The distributive property is a fundamental rule in algebra that helps us simplify expressions involving multiplication over addition or subtraction. It allows you to multiply a single term by each term inside a parenthesis.
This property states that for any numbers or expressions \(a, b,\ and\ c\),

• \( a(b + c) = ab + ac \)
• \( a(b - c) = ab - ac \)

Using the distributive property, we ensure that each term inside the parentheses is multiplied by the factor outside.
This step is crucial in problems like the one above where you encounter expressions such as

• \(-5(x-3)\)
• \(+2(x-3)\)

For \(-5(x-3)\), you distribute \(-5\) across both terms inside, leading to \(-5x + 15\).
Similarly with \(+2(x-3)\): distribute \(+2\) resulting in \(+2x - 6\).
Distributing correctly prevents errors in your calculations and ensures accurate manipulation of expressions.

Combining like terms is another key concept in simplifying algebraic expressions. It involves merging terms that have identical variable parts.
Terms are considered 'like' if they have the same variable raised to the same power. For example,

• \(x\), \(-x\), and \(2x\) are like terms.
• Constants, such as \(-5, 15,\ and\ -8\), can also be combined as like terms.

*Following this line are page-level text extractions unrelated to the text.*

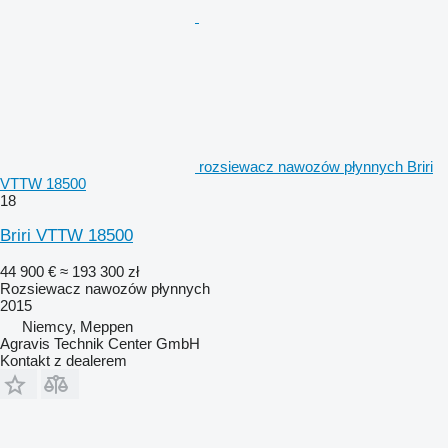
rozsiewacz nawozów płynnych Briri
VTTW 18500
18
Briri VTTW 18500
44 900 €
≈ 193 300 zł
Rozsiewacz nawozów płynnych
2015
Niemcy, Meppen
Agravis Technik Center GmbH
Kontakt z dealerem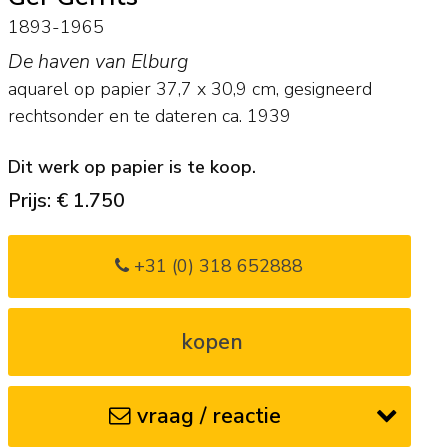
1893-1965
De haven van Elburg
aquarel op papier
37,7
x
30,9
cm, gesigneerd
rechtsonder en
te dateren ca. 1939
Dit werk op papier is te koop.
Prijs: € 1.750
+31 (0) 318 652888
kopen
vraag / reactie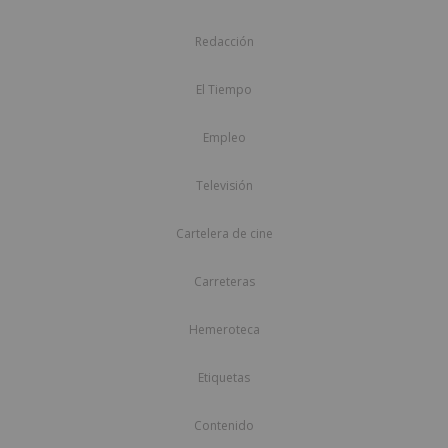
Redacción
El Tiempo
Empleo
Televisión
Cartelera de cine
Carreteras
Hemeroteca
Etiquetas
Contenido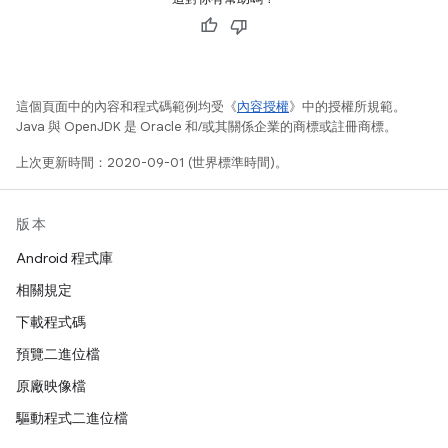
這個頁面中的內容和程式碼範例均受《
內容授權
》中的授權所規範。
Java 與 OpenJDK 是 Oracle 和/或其關係企業的商標或註冊商標。
上次更新時間：2020-09-01 (世界標準時間)。
版本
Android 程式庫
相關規定
下載程式碼
預覽二進位檔
原廠映像檔
驅動程式二進位檔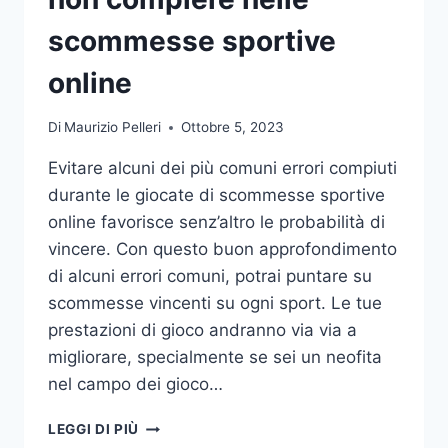
DA
UFFICIO
scommesse sportive
online
Di
Maurizio Pelleri
Ottobre 5, 2023
Evitare alcuni dei più comuni errori compiuti
durante le giocate di scommesse sportive
online favorisce senz’altro le probabilità di
vincere. Con questo buon approfondimento
di alcuni errori comuni, potrai puntare su
scommesse vincenti su ogni sport. Le tue
prestazioni di gioco andranno via via a
migliorare, specialmente se sei un neofita
nel campo dei gioco…
GLI
LEGGI DI PIÙ
ERRORI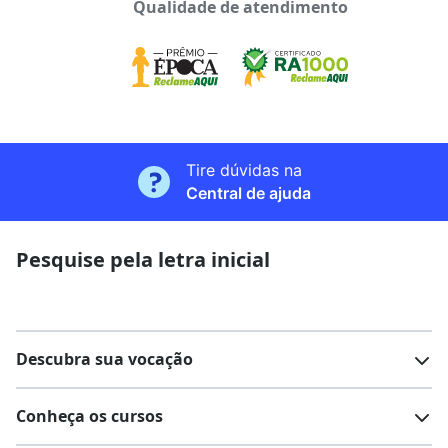
Qualidade de atendimento
Tire dúvidas na
Central de ajuda
Pesquise pela letra inicial
Descubra sua vocação
Conheça os cursos
Teste vocacional
Lista de profissões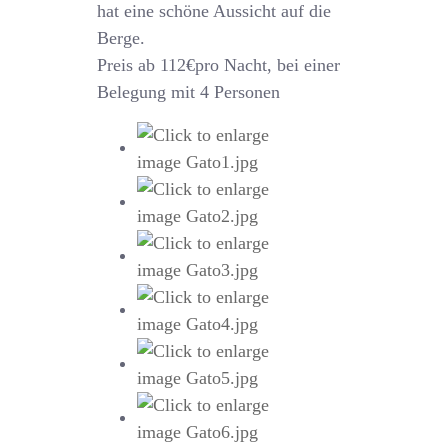
hat eine schöne Aussicht auf die
Berge.
Preis ab 112€pro Nacht, bei einer
Belegung mit 4 Personen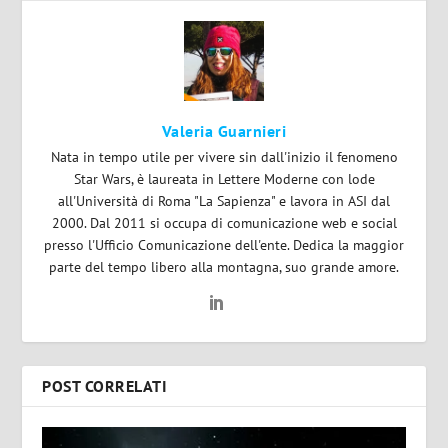
Valeria Guarnieri
Nata in tempo utile per vivere sin dall'inizio il fenomeno
Star Wars, è laureata in Lettere Moderne con lode
all'Università di Roma "La Sapienza" e lavora in ASI dal
2000. Dal 2011 si occupa di comunicazione web e social
presso l'Ufficio Comunicazione dell'ente. Dedica la maggior
parte del tempo libero alla montagna, suo grande amore.
POST CORRELATI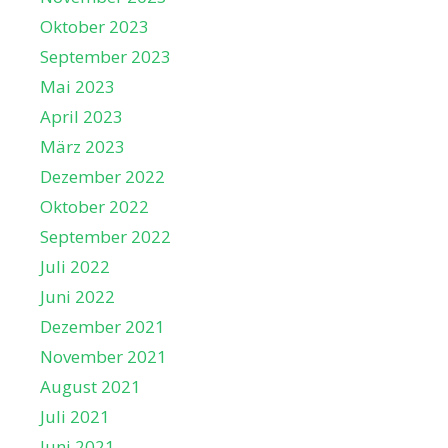
Oktober 2023
September 2023
Mai 2023
April 2023
März 2023
Dezember 2022
Oktober 2022
September 2022
Juli 2022
Juni 2022
Dezember 2021
November 2021
August 2021
Juli 2021
Juni 2021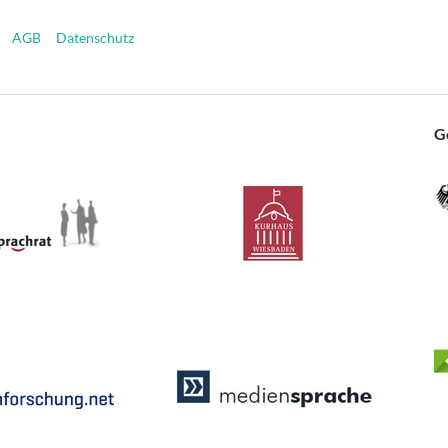
AGB
Datenschutz
G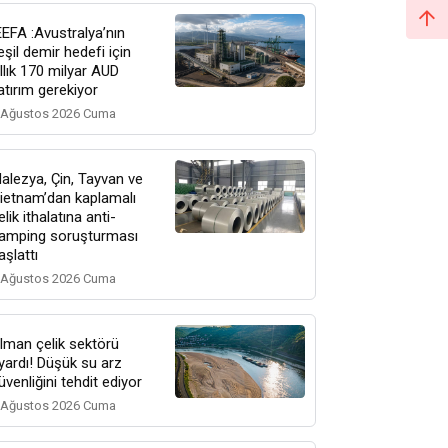
EEFA :Avustralya’nın
eşil demir hedefi için
ıllık 170 milyar AUD
atırım gerekiyor
 Ağustos 2026 Cuma
alezya, Çin, Tayvan ve
ietnam’dan kaplamalı
elik ithalatına anti-
amping soruşturması
aşlattı
 Ağustos 2026 Cuma
lman çelik sektörü
yardı! Düşük su arz
üvenliğini tehdit ediyor
 Ağustos 2026 Cuma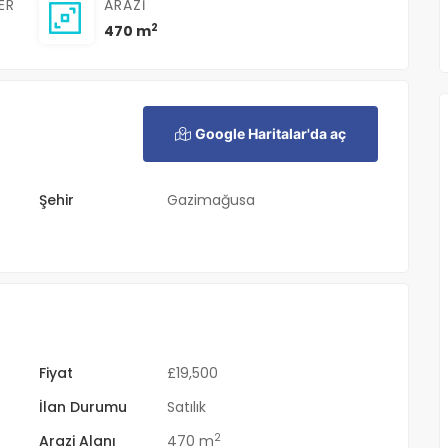
ER
ARAZI
2
470 m
Google Haritalar'da aç
Şehir
Gazimağusa
Fiyat
£
19,500
İlan Durumu
Satılık
2
Arazi Alanı
470 m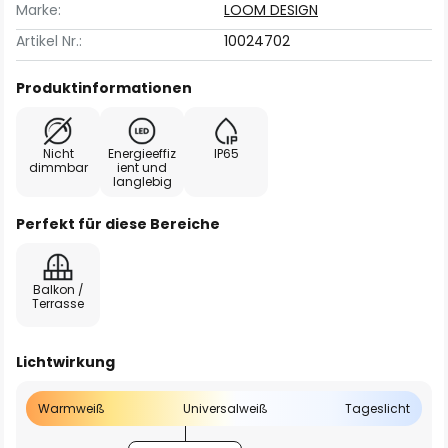
Marke:
LOOM DESIGN
Artikel Nr.:
10024702
Produktinformationen
Nicht
Energieeffiz
IP65
dimmbar
ient und
langlebig
Perfekt für diese Bereiche
Balkon /
Terrasse
Lichtwirkung
Warmweiß
Universalweiß
Tageslicht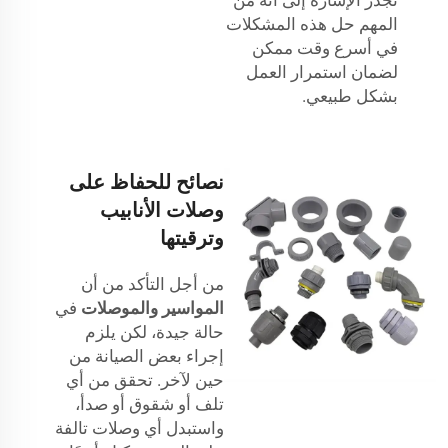
المهم حل هذه المشكلات
في أسرع وقت ممكن
لضمان استمرار العمل
بشكل طبيعي.
نصائح للحفاظ على
وصلات الأنابيب
وترقيتها
من أجل التأكد من أن
المواسير والموصلات
في
حالة جيدة، لكن يلزم
إجراء بعض الصيانة من
حين لآخر. تحقق من أي
تلف أو شقوق أو صدأ،
واستبدل أي وصلات تالفة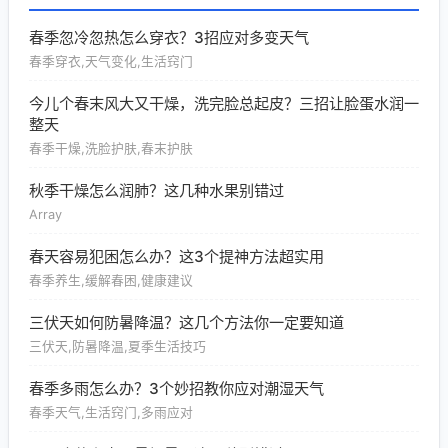
春季忽冷忽热怎么穿衣？3招应对多变天气
春季穿衣,天气变化,生活窍门
今儿个春末风大又干燥，洗完脸总起皮？三招让脸蛋水润一
整天
春季干燥,洗脸护肤,春末护肤
秋季干燥怎么润肺？这几种水果别错过
Array
春天容易犯困怎么办？这3个提神方法超实用
春季养生,缓解春困,健康建议
三伏天如何防暑降温？这几个方法你一定要知道
三伏天,防暑降温,夏季生活技巧
春季多雨怎么办？3个妙招教你应对潮湿天气
春季天气,生活窍门,多雨应对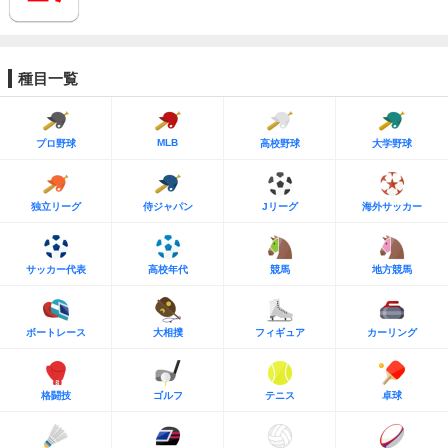
種目一覧
MLB
プロ野球
高校野球
大学野球
独立リーグ
侍ジャパン
Jリーグ
海外サッカー
サッカー代表
高校年代
競馬
地方競馬
ボートレース
大相撲
フィギュア
カーリング
格闘技
ゴルフ
テニス
卓球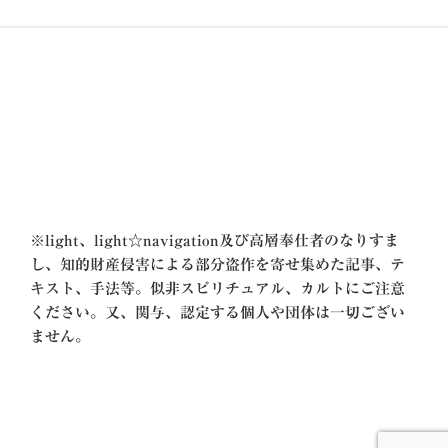
シ
ョ
ン
※
light、light☆navigation及び高層奉仕者のなりすま
し、知的財産侵害による部分盗作を寄せ集めた記事、テ
キスト、手法等。似非スピリチュアル、カルトにご注意
ください。又、関与、認定する個人や団体は一切ござい
ません。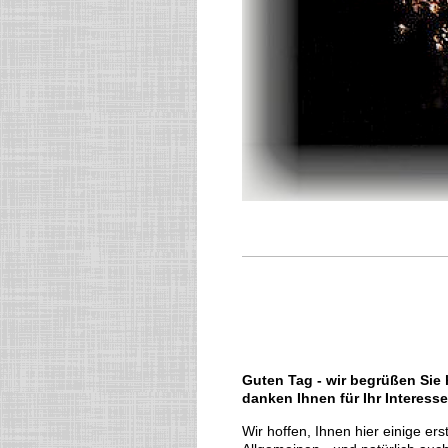
Guten Tag - wir begrüßen Sie
danken Ihnen für Ihr Interesse
Wir hoffen, Ihnen hier einige e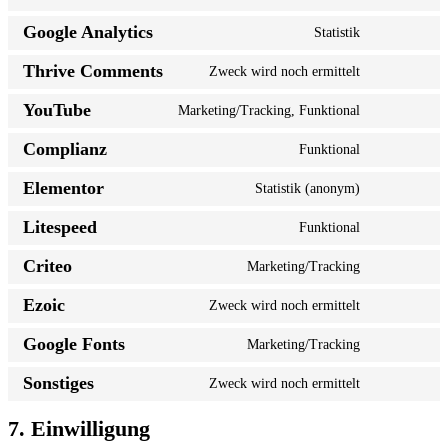
Consent
thrive-
to
architect
Google Analytics
Statistik
service
Consent
wordpress
to
Thrive Comments
Zweck wird noch ermittelt
service
Consent
google-
to
analytics
YouTube
Marketing/Tracking, Funktional
service
Consent
thrive-
to
comments
Complianz
Funktional
service
Consent
youtube
to
Elementor
Statistik (anonym)
service
Consent
complianz
to
Litespeed
Funktional
service
Consent
elementor
to
Criteo
Marketing/Tracking
service
Consent
litespeed
to
Ezoic
Zweck wird noch ermittelt
service
Consent
criteo
to
Google Fonts
Marketing/Tracking
service
Consent
ezoic
to
Sonstiges
Zweck wird noch ermittelt
service
Consent
google-
to
fonts
service
7. Einwilligung
sonstiges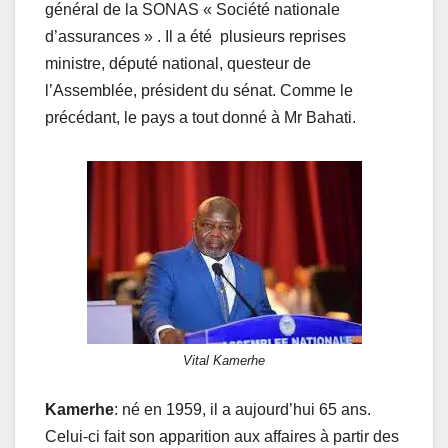
général de la SONAS « Société nationale
d’assurances » . Il a été plusieurs reprises
ministre, député national, questeur de
l’Assemblée, président du sénat. Comme le
précédant, le pays a tout donné à Mr Bahati.
Vital Kamerhe
Kamerhe
: né en 1959, il a aujourd’hui 65 ans.
Celui-ci fait son apparition aux affaires à partir des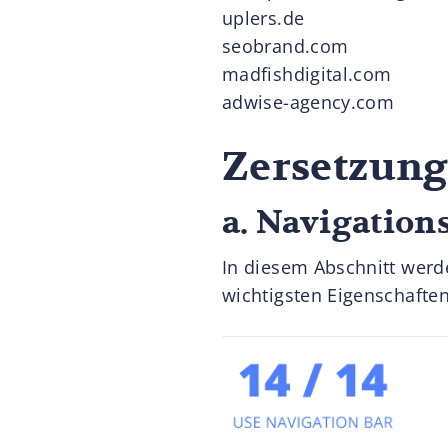
uplers.de
seobrand.com
madfishdigital.com
adwise-agency.com
Zersetzung
a. Navigations
In diesem Abschnitt werde
wichtigsten Eigenschaften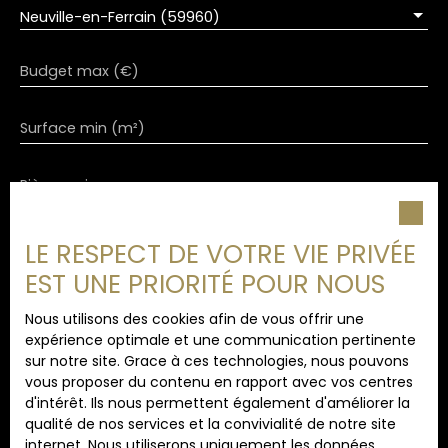
Neuville-en-Ferrain (59960)
Budget max (€)
Surface min (m²)
Pièces min
J'accepte le traitement de mes données
LE RESPECT DE VOTRE VIE PRIVÉE
personnelles conformément au RGPD. Si vous ne
EST UNE PRIORITÉ POUR NOUS
souhaitez pas faire l'objet de prospection
commerciale par voie téléphonique, vous pouvez
Nous utilisons des cookies afin de vous offrir une
vous inscrire gratuitement sur la liste d'opposition
expérience optimale et une communication pertinente
au démarchage téléphonique, prévu par l'article
sur notre site. Grace à ces technologies, nous pouvons
L223-1 du code de la consommation, sur le site
vous proposer du contenu en rapport avec vos centres
Internet www.bloctel.gouv.fr ou par courrier
d'intérêt. Ils nous permettent également d'améliorer la
adressé à :
qualité de nos services et la convivialité de notre site
internet. Nous utiliserons uniquement les données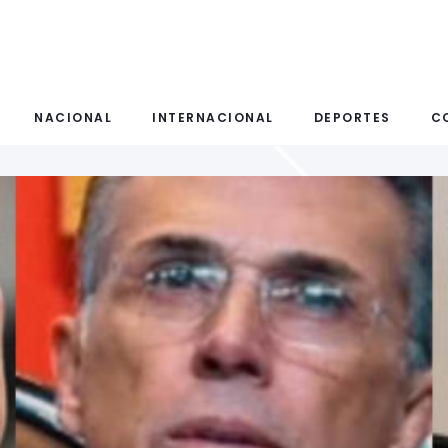
NACIONAL
INTERNACIONAL
DEPORTES
C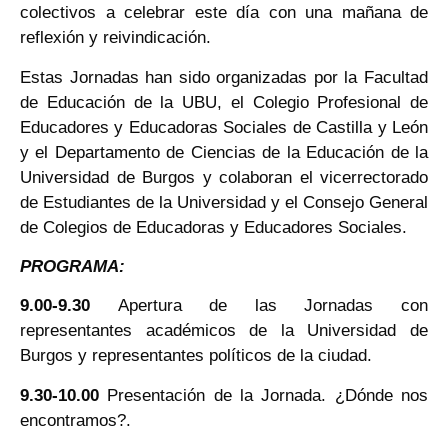
colectivos a celebrar este día con una mañana de
reflexión y reivindicación.
Estas Jornadas han sido organizadas por la Facultad
de Educación de la UBU, el Colegio Profesional de
Educadores y Educadoras Sociales de Castilla y León
y el Departamento de Ciencias de la Educación de la
Universidad de Burgos y colaboran el vicerrectorado
de Estudiantes de la Universidad y el Consejo General
de Colegios de Educadoras y Educadores Sociales.
PROGRAMA:
9.00-9.30
Apertura de las Jornadas con
representantes académicos de la Universidad de
Burgos y representantes políticos de la ciudad.
9.30-10.00
Presentación de la Jornada. ¿Dónde nos
encontramos?.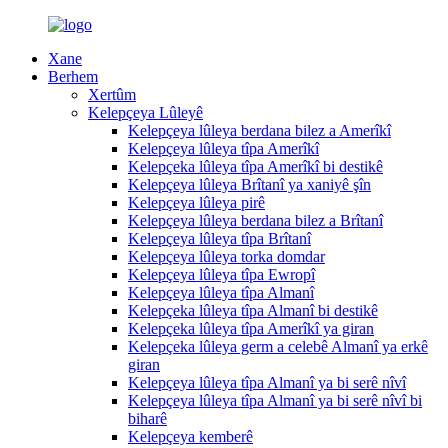
Xane
Berhem
Xertûm
Kelepçeya Lûleyê
Kelepçeya lûleya berdana bilez a Amerîkî
Kelepçeya lûleya tîpa Amerîkî
Kelepçeka lûleya tîpa Amerîkî bi destikê
Kelepçeya lûleya Brîtanî ya xaniyê şîn
Kelepçeya lûleya pirê
Kelepçeya lûleya berdana bilez a Brîtanî
Kelepçeya lûleya tîpa Brîtanî
Kelepçeya lûleya torka domdar
Kelepçeya lûleya tîpa Ewropî
Kelepçeya lûleya tîpa Almanî
Kelepçeka lûleya tîpa Almanî bi destikê
Kelepçeka lûleya tîpa Amerîkî ya giran
Kelepçeka lûleya germ a celebê Almanî ya erkê
giran
Kelepçeya lûleya tîpa Almanî ya bi serê nîvî
Kelepçeya lûleya tîpa Almanî ya bi serê nîvî bi
biharê
Kelepçeya kemberê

In the given exercise, once we had the expression like \(x - 5x + 2x\), these are all like terms because they all involve \(x\).
By summing their coefficients, we obtained \((1-5+2)x = -2x\).
The constant terms were equally added: \(-5 + 15 - 8 + 15 = 17\).
Properly combining like terms leads to simpler forms and helps in understanding the expression better.

Algebraic expression manipulation involves several techniques like distributing terms and combining like terms to transform expressions into simpler or more useful forms.
This isn't just about solving problems, but also about enhancing comprehension of how algebra behaves under various operations.
When tackling a problem involving an expression, you may need to:

• Identify operations, such as addition, subtraction, multiplication, within expressions.
• Use the distributive property to remove parentheses.
• Rearrange terms to place like terms together.
• Combine like terms using basic arithmetic operations.

Practicing these techniques is essential for developing strong algebraic skills.
In any expression, remember your goal is to simplify it into the clearest form, enabling more straightforward problem-solving or deeper analysis.
Efficient manipulation aids in a smooth transition towards more complex algebraic challenges.